Start of Dataset content
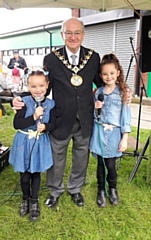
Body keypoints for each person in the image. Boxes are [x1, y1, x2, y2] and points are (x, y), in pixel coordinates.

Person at [12, 17, 132, 208]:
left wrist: (123, 90)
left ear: (83, 35)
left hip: (85, 117)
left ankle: (75, 189)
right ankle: (55, 190)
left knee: (80, 157)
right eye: (69, 32)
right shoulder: (51, 59)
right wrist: (20, 98)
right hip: (60, 118)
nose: (73, 37)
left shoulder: (93, 57)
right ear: (62, 34)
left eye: (77, 32)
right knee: (57, 156)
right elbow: (43, 86)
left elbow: (103, 84)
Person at [9, 68, 56, 222]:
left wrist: (46, 127)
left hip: (39, 142)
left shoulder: (51, 104)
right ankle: (25, 199)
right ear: (28, 87)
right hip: (24, 143)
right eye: (34, 87)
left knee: (36, 173)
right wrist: (33, 117)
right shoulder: (24, 101)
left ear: (47, 85)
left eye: (41, 86)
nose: (38, 90)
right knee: (24, 175)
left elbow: (54, 123)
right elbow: (17, 124)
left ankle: (34, 201)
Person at [90, 53, 131, 208]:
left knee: (111, 164)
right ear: (101, 75)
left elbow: (125, 117)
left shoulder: (122, 94)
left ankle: (112, 189)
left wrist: (125, 137)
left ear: (118, 73)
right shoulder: (98, 92)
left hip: (114, 135)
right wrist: (96, 108)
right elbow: (95, 116)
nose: (109, 77)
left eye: (112, 73)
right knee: (100, 164)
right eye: (105, 74)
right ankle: (101, 190)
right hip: (100, 133)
End of Dataset content
Exercise description:
Say again, word for word, the lines beginning at the top of the data and ending with the line that has "left shoulder: (122, 94)". Skip the pictures.

Answer space:
Body keypoints for each person in the image. Boxes are [x1, y1, x2, y2] and points are (x, y), in pixel coordinates.

Person at [12, 17, 132, 208]:
left wrist: (123, 90)
left ear: (83, 35)
left hip: (85, 117)
left ankle: (75, 189)
right ankle: (55, 190)
left knee: (80, 157)
right eye: (69, 32)
right shoulder: (51, 59)
right wrist: (20, 98)
right hip: (60, 118)
nose: (73, 37)
left shoulder: (93, 57)
right ear: (62, 34)
left eye: (77, 32)
right knee: (57, 156)
right elbow: (43, 86)
left elbow: (103, 84)
Person at [9, 68, 56, 222]:
left wrist: (46, 127)
left hip: (39, 142)
left shoulder: (51, 104)
right ankle: (25, 199)
right ear: (28, 87)
right hip: (24, 143)
right eye: (34, 87)
left knee: (36, 173)
right wrist: (33, 117)
right shoulder: (24, 101)
left ear: (47, 85)
left eye: (41, 86)
nose: (38, 90)
right knee: (24, 175)
left elbow: (54, 123)
right elbow: (17, 124)
left ankle: (34, 201)
Person at [90, 53, 131, 208]:
left knee: (111, 164)
right ear: (101, 75)
left elbow: (125, 117)
left shoulder: (122, 94)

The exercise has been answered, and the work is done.